Cytolytic T lymphocytes (CTL) play an important role in the control of HIV infection. The eventual failure to contain HIV-1 infection may arise because of a functional impairment of HIV-specific CTL. We evaluated Gag-specific cytotoxicity in HIV-1-positive Ugandans. Expression of CD107, a marker for cytolytic activity, was present in CD45RA(bright) and CD45RA(dim) CD8(+) T cell populations in HIV-infected individuals. The frequency of Gag-specific CD107(+)CD45RA(bright)CD28(-)CCR7(-) CD8(+) T cells decreased with CD4 cell depletion and correlated with the presence of Gag-specific T helper response. In contrast, the frequency of Gag-specific CD107(+)CD45RA(dim)CD28(-)CCR7(-) CD8(+) T cells within the same individuals has no significant association with viral load or CD4 cell count. The ratio of CD45RA(bright) to CD45RA(dim) CTL correlates significantly with CD4 cell count. This positive association decreases with antiretroviral treatment (ARV), indicating that suppression of viral replication alters the balance of circulating Gag-specific CD8(+) effector T cells. Subsets of cytolytic T cells may have distinct antiviral functions and further characterization of these effector CD8(+) T cells may yield important information on T cell regulation and dysfunction in HIV infection.
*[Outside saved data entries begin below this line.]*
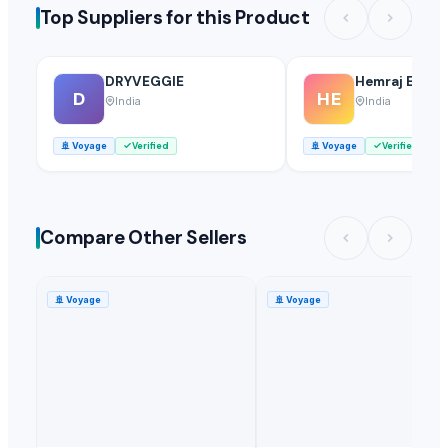
Top Suppliers for this Product
DRYVEGGIE
Hemraj Expor
D
HE
India
India
🚢
Voyage
Verified
🚢
Voyage
Verified
Compare Other Sellers
🚢
Voyage
🚢
Voyage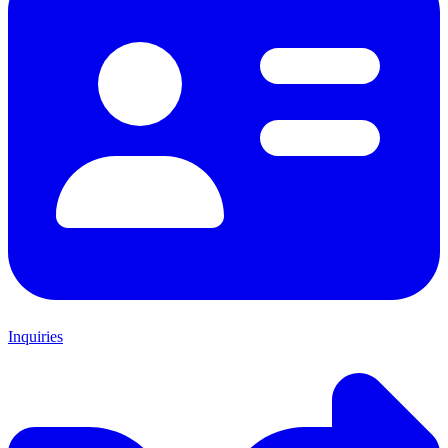
Inquiries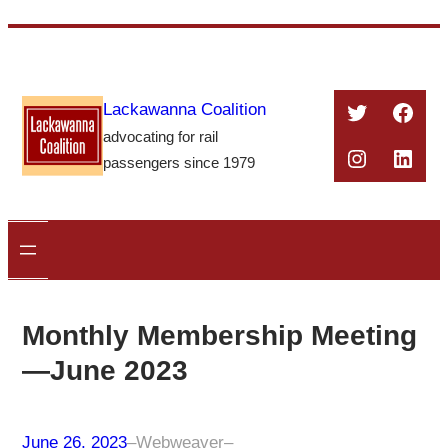
Skip
to
content
Twitter
Face
Lackawanna Coalition
advocating for rail
Instagra
Linke
passengers since 1979
Monthly Membership Meeting
—June 2023
June 26, 2023
–
Webweaver
–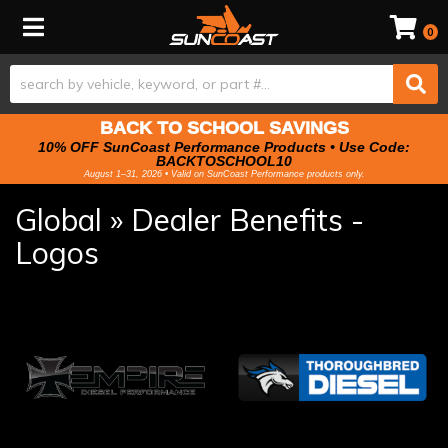
Toggle navigation
0
BACK TO SCHOOL SAVINGS
10% OFF SunCoast Performance Products • Use Code:
BACKTOSCHOOL10
August 1–31, 2026 • Valid on SunCoast Performance products only.
Global » Dealer Benefits -
Logos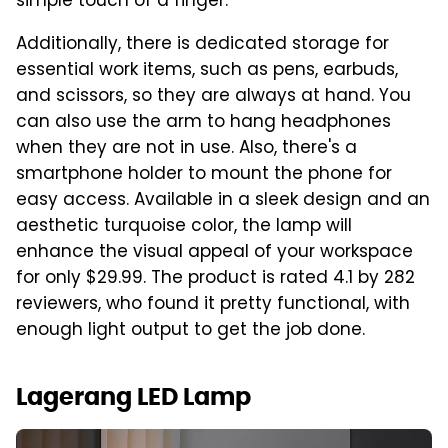
simple touch of a finger.
Additionally, there is dedicated storage for
essential work items, such as pens, earbuds,
and scissors, so they are always at hand. You
can also use the arm to hang headphones
when they are not in use. Also, there's a
smartphone holder to mount the phone for
easy access. Available in a sleek design and an
aesthetic turquoise color, the lamp will
enhance the visual appeal of your workspace
for only $29.99. The product is rated 4.1 by 282
reviewers, who found it pretty functional, with
enough light output to get the job done.
Lagerang LED Lamp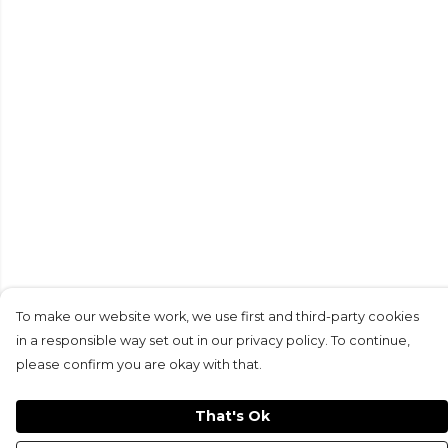
To make our website work, we use first and third-party cookies
in a responsible way set out in our privacy policy. To continue,
please confirm you are okay with that.
That's Ok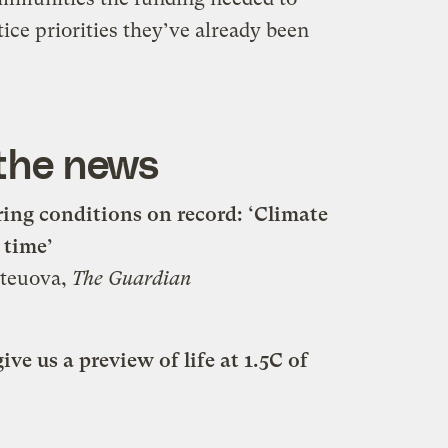
ce priorities they’ve already been
 the news
pring conditions on record: ‘Climate
 time’
Uteuova,
The Guardian
ve us a preview of life at 1.5C of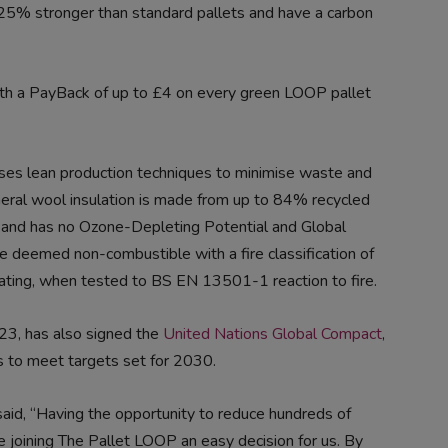
to 25% stronger than standard pallets and have a carbon
ith a PayBack of up to £4 on every green LOOP pallet
g uses lean production techniques to minimise waste and
ineral wool insulation is made from up to 84% recycled
, and has no Ozone-Depleting Potential and Global
re deemed non-combustible with a fire classification of
rating, when tested to BS EN 13501-1 reaction to fire.
23, has also signed the
United Nations Global Compact
,
ls to meet targets set for 2030.
aid, “Having the opportunity to reduce hundreds of
 joining The Pallet LOOP an easy decision for us. By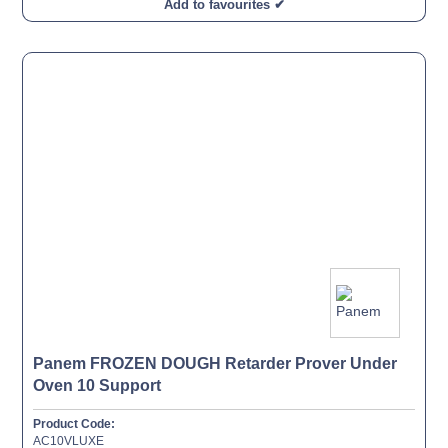
Add to favourites ✔
Panem FROZEN DOUGH Retarder Prover Under
Oven 10 Support
Product Code:
AC10VLUXE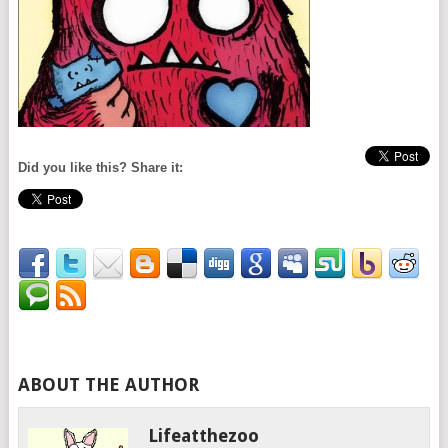
Did you like this? Share it:
ABOUT THE AUTHOR
Lifeatthezoo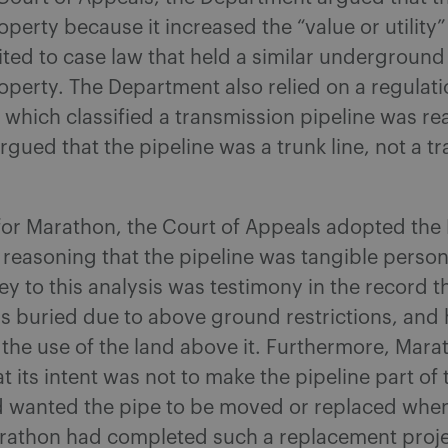
operty because it increased the “value or utility”
ited to case law that held a similar underground 
operty. The Department also relied on a regulati
which classified a transmission pipeline was rea
gued that the pipeline was a trunk line, not a t
 for Marathon, the Court of Appeals adopted th
’s reasoning that the pipeline was tangible person
ey to this analysis was testimony in the record t
s buried due to above ground restrictions, and 
the use of the land above it. Furthermore, Mara
at its intent was not to make the pipeline part of 
d wanted the pipe to be moved or replaced whe
rathon had completed such a replacement projec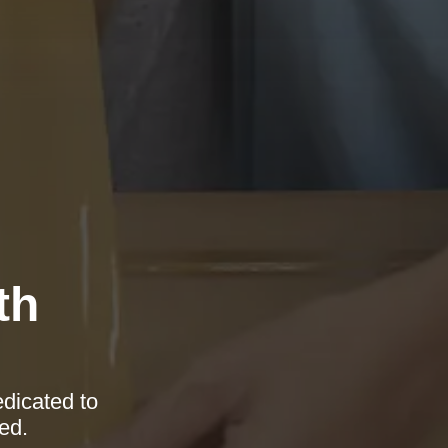
th
edicated to
ed.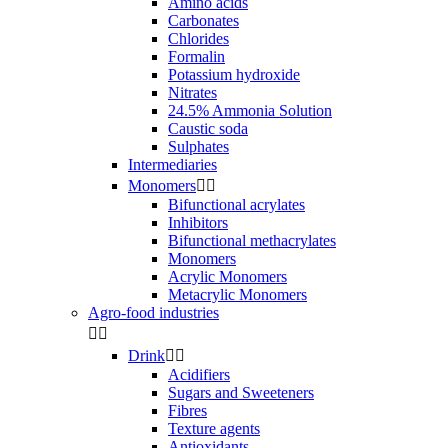
Amino acids
Carbonates
Chlorides
Formalin
Potassium hydroxide
Nitrates
24.5% Ammonia Solution
Caustic soda
Sulphates
Intermediaries
Monomers


Bifunctional acrylates
Inhibitors
Bifunctional methacrylates
Monomers
Acrylic Monomers
Metacrylic Monomers
Agro-food industries


Drink


Acidifiers
Sugars and Sweeteners
Fibres
Texture agents
Antioxidants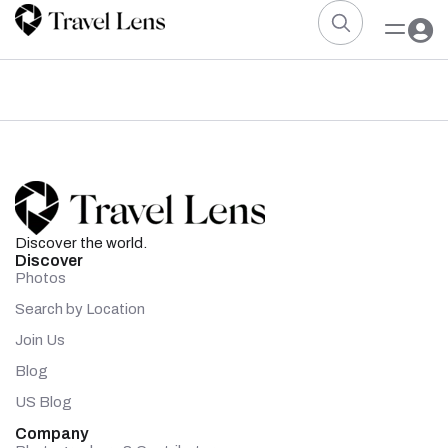
Discover the world.
Discover
Photos
Search by Location
Join Us
Blog
US Blog
Company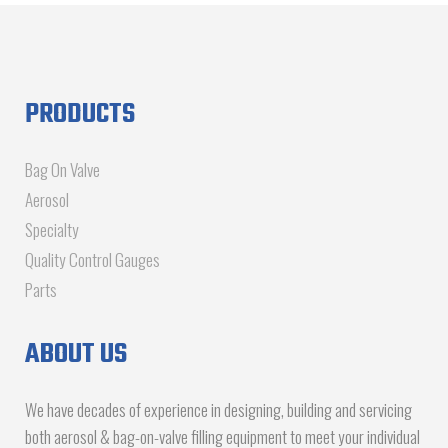
PRODUCTS
Bag On Valve
Aerosol
Specialty
Quality Control Gauges
Parts
ABOUT US
We have decades of experience in designing, building and servicing
both aerosol & bag-on-valve filling equipment to meet your individual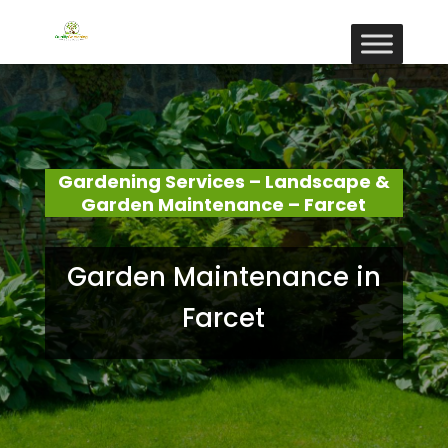
Gardening Services – Landscape &
Garden Maintenance – Farcet
Garden Maintenance in
Farcet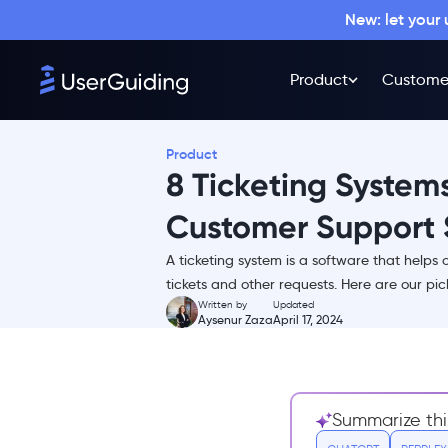
New: let your
Product
Custome
Product
8 Ticketing Systems
Customer Support 
A ticketing system is a software that helps 
TL;DR
tickets and other requests. Here are our pick
Written by
Updated
What is a help desk ticket
Aysenur Zaza
April 17, 2024
system?
What are the key features of
support ticket software?
What are the benefits of
Summarize thi
support ticketing tools?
Pattern of malaria-specific T-cell responses in a cohort of Ugandan children.

Malaria is the leading cause of morbidity and mortality in children in Uganda. The mechanisms whereby malaria parasites are eliminated, or how they may avoid the immune response remain poorly understood. We examined malaria-specific T-cell responses in a well-characterized cohort of African children in an endemic area where malaria transmission occurs throughout the year. In studies of asymptomatic children, we found a low frequency of malaria-specific T-cell responses (15/117), and these appeared to be clustered in older children (> or =4 years old). Both CD4- and CD8-mediated T-cell responses were detected against circumsporozoite surface protein (CSP) and merozoite surface protein-1 (MSP-1). The presence of these T cells did not correlate with the frequency of prior episodes of parasitemia and 5 out of the 15 responders had no documented parasitemia within 8-12 months prior to immunologic evaluation. Our data supports focusing on high-risk children in future preventive vaccination efforts to ensure the generation and maintenance of effective anti-malarial cellular immune responses.